Ali Jackson, a romantic coach based in New York, uses ChatGPT for some tasks – but she is not an evangelist. In the past six months or so, she states “every one” of her clients has come her expressing concern about “chatfishing” or people who use AI to generate everything on their dating apps – all the way down to the DMs they send. I inquired Jackson if my strike against ChatGPT chumps was too harsh. She said no, proceed and evaluate, though it might reduce my dating pool – about 10% of the adult population now uses the tech.

“Ask yourself if your choice is truly serving your long-term goals,” Jackson said. “In your case, I would assume that’s one of your values, and it’s essential to find someone whose values are aligned with yours.”

More People Expressing ChatGPT Concerns.

Other people get the AI ick, and not just when it comes to dating. Ana Pereira, 26, lives in Brooklyn and works in sound for multiple live music venues across the city. She dreams about accessing her phone settings and disabling AI features on all her apps, though tech platforms from Google to Spotify make it nearly impossible to opt out. Pereira believes that using ChatGPT “demonstrates such a laziness”.

“It’s like you are unable to think for yourself, and you have to rely on an app for that,” she said.

A recent friend’s split was particularly ugly. She sided with one of them after discovering the other went to ChatGPT, a notoriously poor therapy alternative, not their partner, when they wanted to talk about their feelings. “It’s like they didn’t want to endure any uncomfortable human feelings,” she said. “They just wanted to deal with something and move on, which is not how things work.”

Eventually, I found not manage it on my own. I had become too dependent on AI for the basic tasks.

Richard Barnes, a 31-year-old marine biologist and server in Hawaii, shares similar sentiments. “I am not sure if I would think differently about someone who uses ChatGPT, but I would be like, ‘come on,’” he said. “You don’t need to depend on it to make a grocery list. Your life is likely not that hard. We can make the list together.”

Celebrity and Industry Resistance.

When director Guillermo del Toro said he would “rather die” than use AI tools, it made headlines. Similarly, SZA’s Instagram stories rant against the tech warning about “environmental racism” and showing fear over users who are “codependent on a machine”. The same goes for when Simu Liu, Alison Roman, Céline Dion, Emily Blunt, and others issued statements that are critical of AI in their various industries. I believe these quotes spread widely for a reason: people agree with them.

This attitude exists even among those in the tech industry. Last month, Pinterest added a filter that lets users turn off AI content. Meta lets users mute, but not entirely deactivate, comparable slop on Instagram.

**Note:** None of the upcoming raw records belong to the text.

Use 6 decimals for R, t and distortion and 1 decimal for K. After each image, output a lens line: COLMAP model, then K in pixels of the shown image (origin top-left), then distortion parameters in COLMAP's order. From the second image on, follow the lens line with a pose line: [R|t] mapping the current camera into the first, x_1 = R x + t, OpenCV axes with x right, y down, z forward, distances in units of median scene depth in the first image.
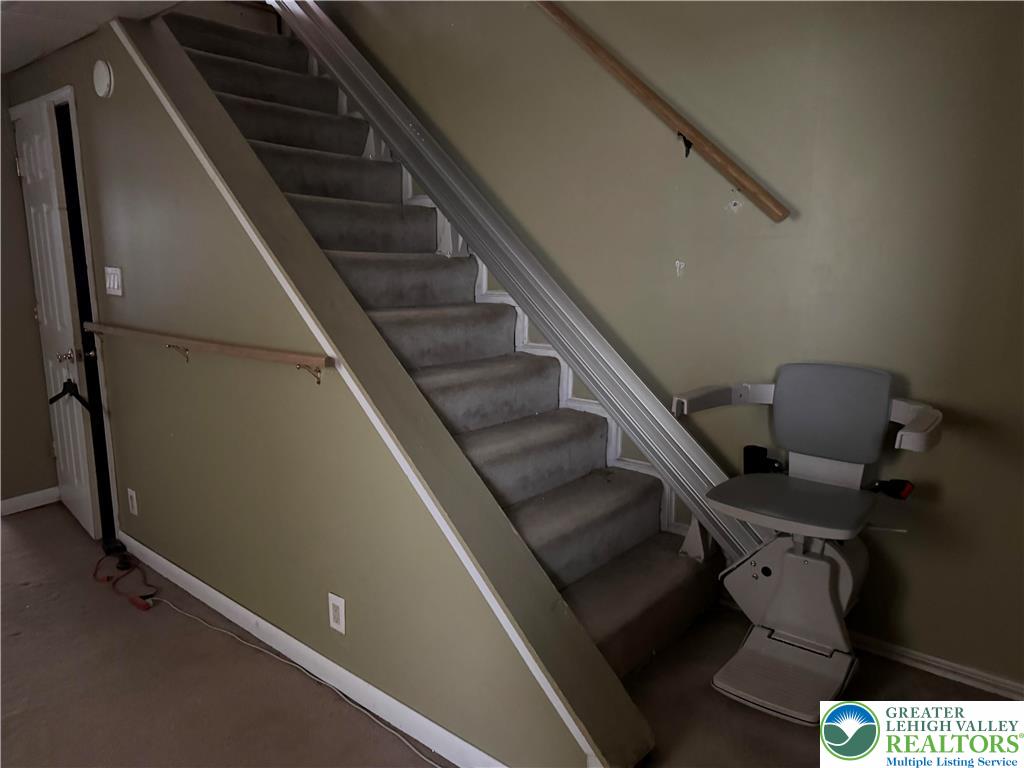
lens RADIAL K [[688.5, 0, 512.0], [0, 688.5, 384.0], [0, 0, 1]] dist [0.078661, -0.120039]
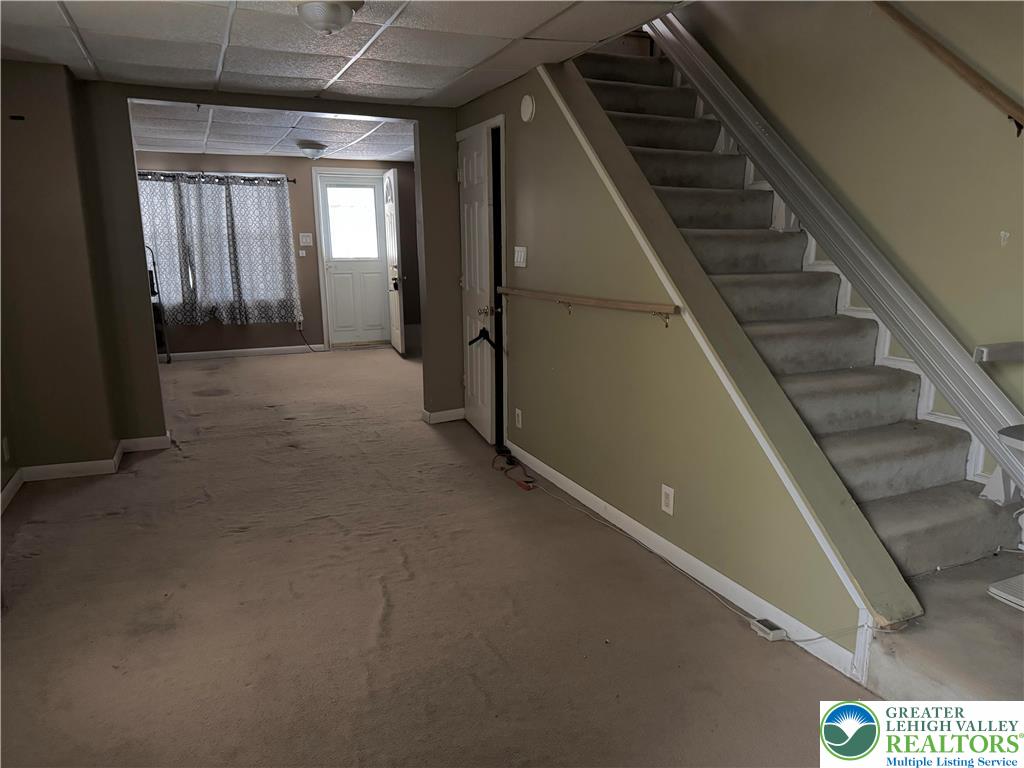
lens RADIAL K [[688.5, 0, 512.0], [0, 688.5, 384.0], [0, 0, 1]] dist [0.078661, -0.120039]
pose [[0.896395, 0.079518, -0.436065, 0.035754], [-0.073015, 0.996828, 0.031681, 0.070635], [0.437201, 0.003440, 0.899357, -0.269206]]
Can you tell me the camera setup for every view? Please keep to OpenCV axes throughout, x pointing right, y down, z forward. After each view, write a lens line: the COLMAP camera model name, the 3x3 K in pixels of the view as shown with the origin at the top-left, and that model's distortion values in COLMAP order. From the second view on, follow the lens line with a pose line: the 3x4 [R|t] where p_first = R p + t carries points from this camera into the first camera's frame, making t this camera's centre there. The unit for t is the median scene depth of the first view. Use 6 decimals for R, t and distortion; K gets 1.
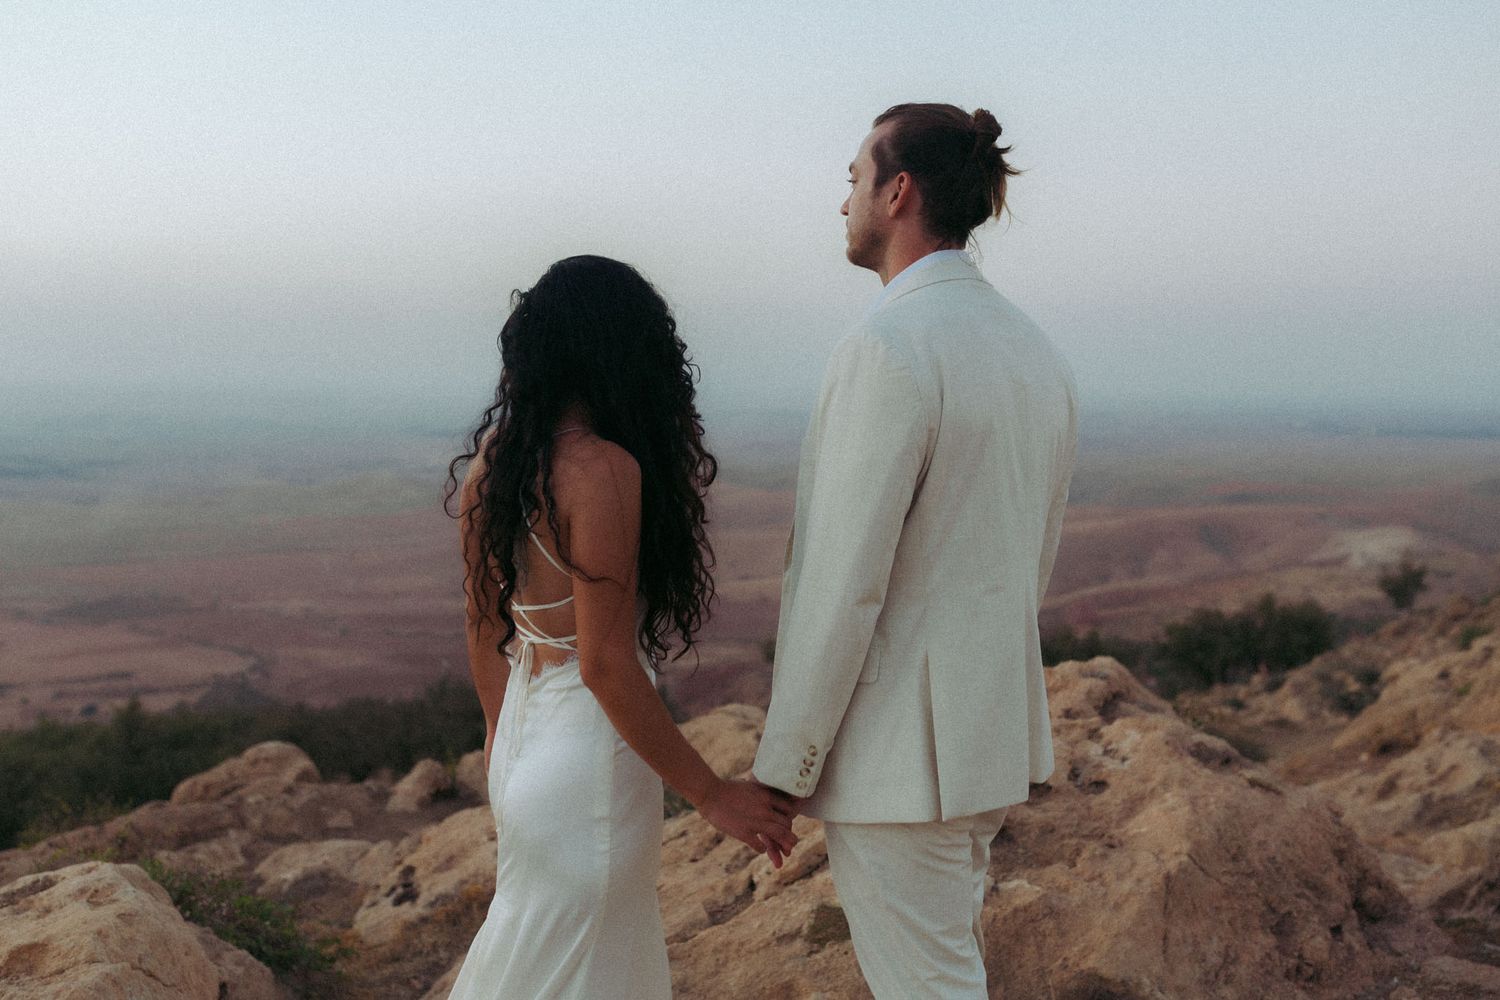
lens RADIAL K [[1465.2, 0, 750.0], [0, 1465.2, 500.0], [0, 0, 1]] dist [0.009637, 0.000383]
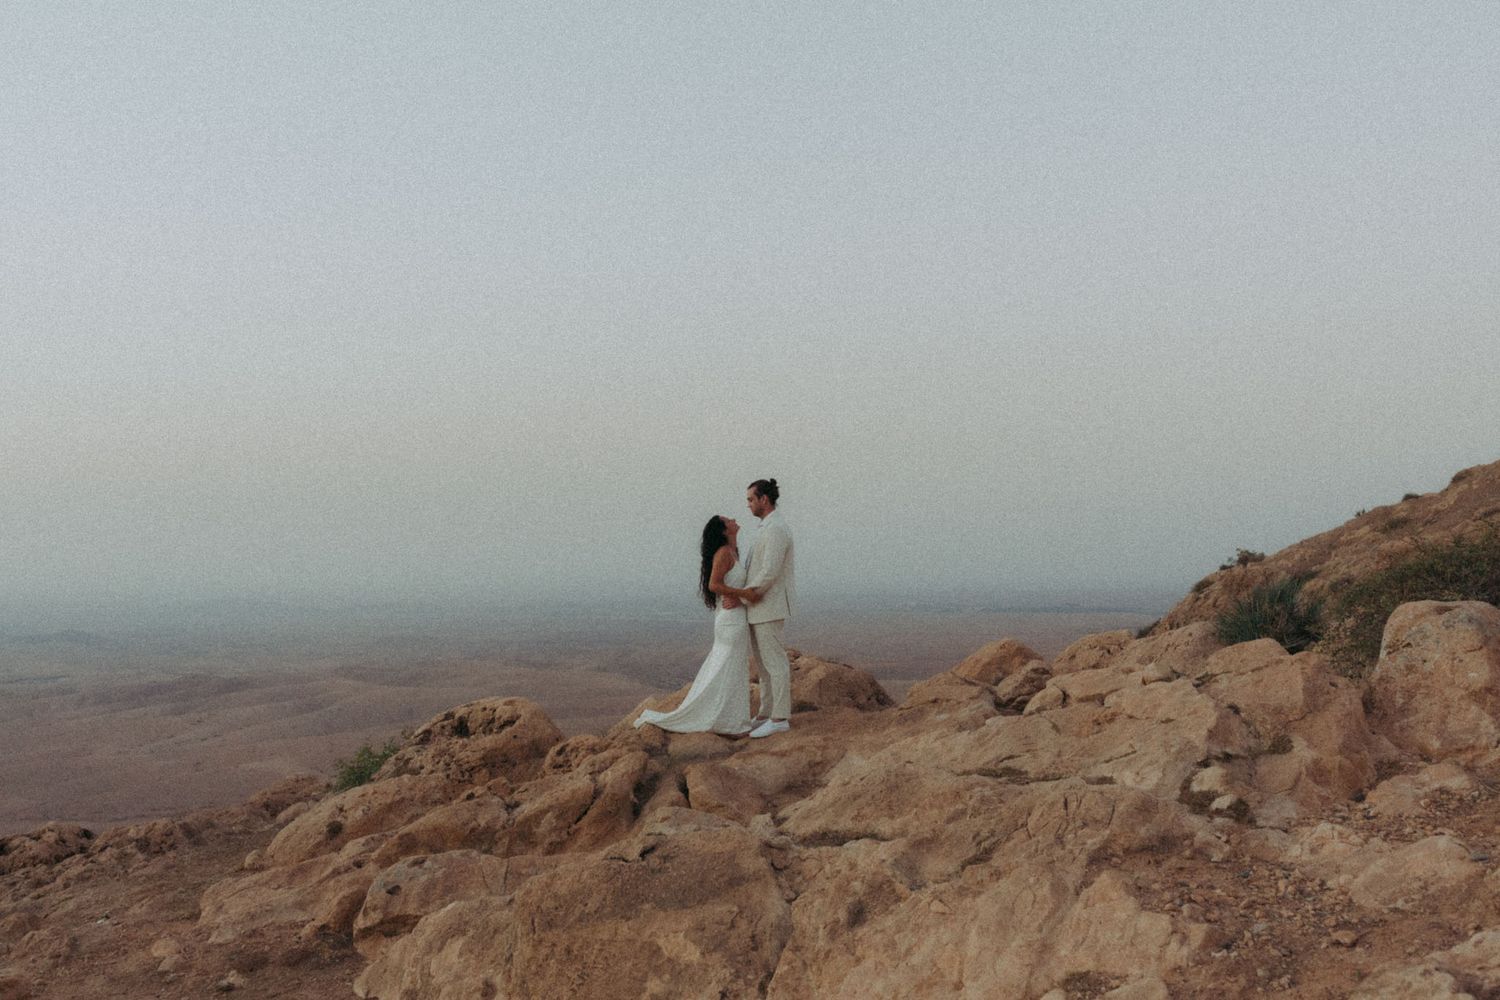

Reports suggested that “cursor resistance” is on the rise, as some Silicon Valley techies won’t use AI to write their code.

{Luciano Noijeen, a lead software engineer working in Greece and the Netherlands, told me that he enthusiastically used AI in the past to write or enhance his coding.|According to Luciano Noijeen, a {lead|

Megan Wolfe
Megan Wolfe

Lena is a passionate writer and creative thinker who loves sharing her experiences and ideas to inspire others.